Since ZFS verifies the disk label's GUID and other details after opening the disk, there is no risk that finding a random disk this way (for example by the physical path) will confuse ZFS. It'll just cause ZFS to report things like 'missing or corrupt disk label' instead of 'missing device'.
Things I do and don't know about how ZFS brings pools up during boot
If you import a ZFS pool explicitly, through 'zpool import
', the
user-mode side of the process normally searches through all of the
available disks in order to find the component devices of the pool.
Because it does this explicit search, it will find pool devices
even if they've been shuffled around in a way that causes them to
be renamed, or even (I think) drastically transformed, for example
by being dd
'd to a new disk. This is pretty much what you'd expect,
since ZFS can't really read what the pool thinks its configuration
is until it assembles the pool. When it imports such a pool, I
believe that ZFS rewrites the information kept about where to
find each device so that it's correct for the current
state of your system.
This is not what happens when the system boots. To the best of
my knowledge, for non-root pools the ZFS kernel
module directly reads /etc/zfs/zpool.cache
during module
initialization and converts it into a series of in-memory pool
configurations for pools, which are all in an unactivated state.

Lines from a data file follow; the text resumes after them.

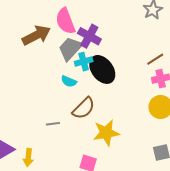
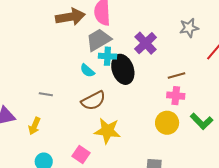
purple cross: (89, 36) -> (146, 43), moved
gray line: (53, 124) -> (46, 94), moved
yellow arrow: (28, 157) -> (34, 126), moved

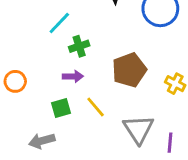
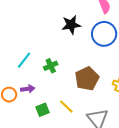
cyan line: (59, 23) -> (24, 60), moved
purple arrow: (73, 76) -> (28, 89), moved

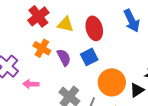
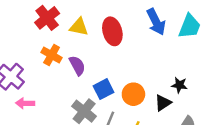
blue square: (89, 57) -> (104, 89), moved
orange circle: (112, 82) -> (133, 94), size x0.7
pink arrow: (31, 84) -> (25, 103), moved

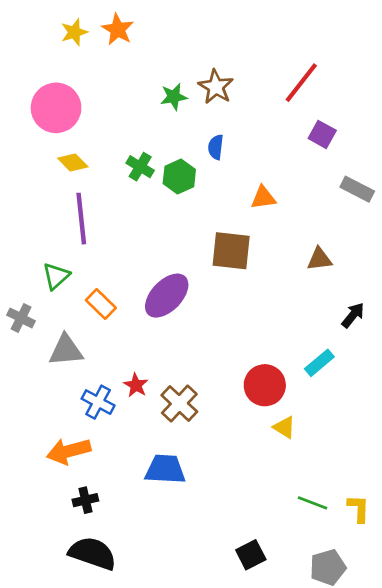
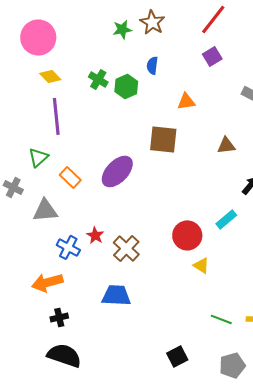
purple square: (322, 134) -> (212, 56), moved, turned 30

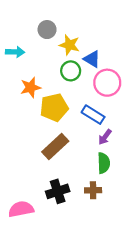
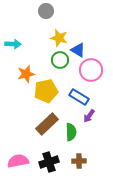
gray circle: (47, 30) -> (46, 11), moved
green semicircle: (104, 163) -> (71, 132), moved
pink semicircle: (21, 209) -> (18, 161), moved

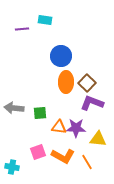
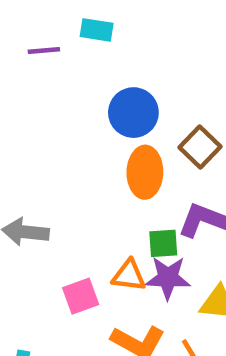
brown square: (87, 83) -> (200, 147), moved
green square: (40, 113) -> (163, 243), moved
pink square: (38, 152) -> (81, 296), moved

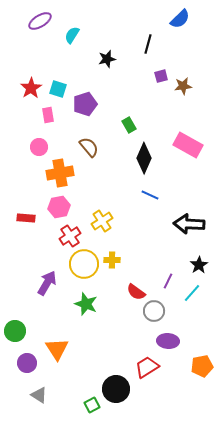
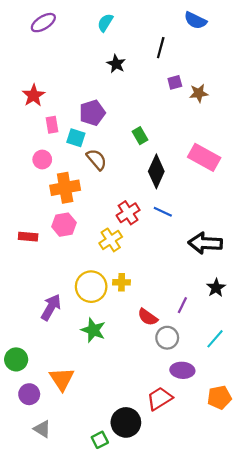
blue semicircle: (180, 19) -> (195, 20), turned 70
cyan semicircle: (72, 35) -> (105, 23), moved
black star: (107, 59) -> (116, 64), turned -30
cyan square: (58, 89) -> (76, 138), moved
red cross: (70, 236) -> (128, 213), moved
cyan line: (192, 293) -> (215, 339), moved

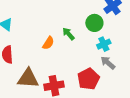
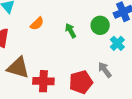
orange semicircle: (48, 43) -> (37, 24), moved
cyan cross: (104, 44) -> (117, 43), moved, turned -32

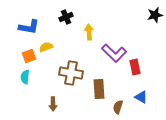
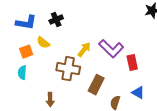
black cross: (66, 17) -> (56, 20), moved
yellow arrow: (89, 32) -> (84, 50), moved, turned 42
yellow semicircle: (46, 47) -> (43, 43), turned -120
brown rectangle: (99, 89) -> (96, 85), turned 30

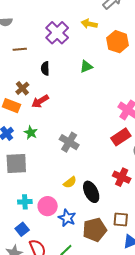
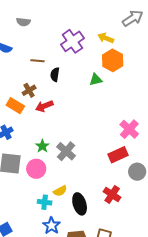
orange hexagon: (118, 42) -> (113, 60), moved
brown line: (20, 49) -> (37, 61), moved
green star: (31, 133) -> (42, 146), moved
cyan cross: (25, 202) -> (45, 202), moved
pink circle: (48, 206) -> (36, 169), moved

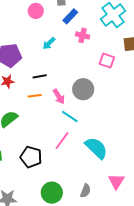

At some point, magic things attempt to activate some or all of these
pools, which causes the kernel to attempt to open all of the devices
listed as part of the pool configuration and verify that they are
indeed part of the pool. The process of opening devices only uses
the names and other identification of the devices that's in the
pool configuration; however, one identification is a 'devid', which
for many devices is basically the model and serial number of the
disk. So I believe that under at least some circumstances the kernel
will still be able to find disks that have been shuffled around,
because it will basically seek out that model plus serial number
wherever it's (now) connected to the system.
(See vdev_disk_open
in vdev_disk.c
for the gory details,
but you also need to understand Illumos devids. The various device
information available for disks in a pool can be seen with 'zdb
-C <pool>
'.)
To the best of my knowledge, this in-kernel activation makes no
attempt to hunt around on other disks to complete the pool's
configuration the way that 'zpool import
' will. In theory, assuming
that finding disks by their devid works, this shouldn't matter most
or basically all of the time; if that disk is there at all, it
should be reporting its model and serial number and I think the
kernel will find it. But I don't know for sure. I also don't know
how the kernel acts if some disks take a while to show up, for
example iSCSI disks.
(I suspect that the kernel only makes one attempt at pool activation and doesn't retry things if more devices show up later. But this entire area is pretty opaque to me.)
These days you also have your root filesystems on a ZFS pool, the
root pool. There are definitely some special code paths that seem
to be invoked during boot for a ZFS root pool, but I don't have
enough knowledge of the Illumos boot time environment to understand
how they work and how they're different from the process of loading
and starting non-root pools. I used to hear that root pools were
more fragile if devices moved around and you might have to boot
from alternate media in order to explicitly 'zpool import
' and
'zpool export
' the root pool in order to reset its device names,
but that may be only folklore and superstition at this point.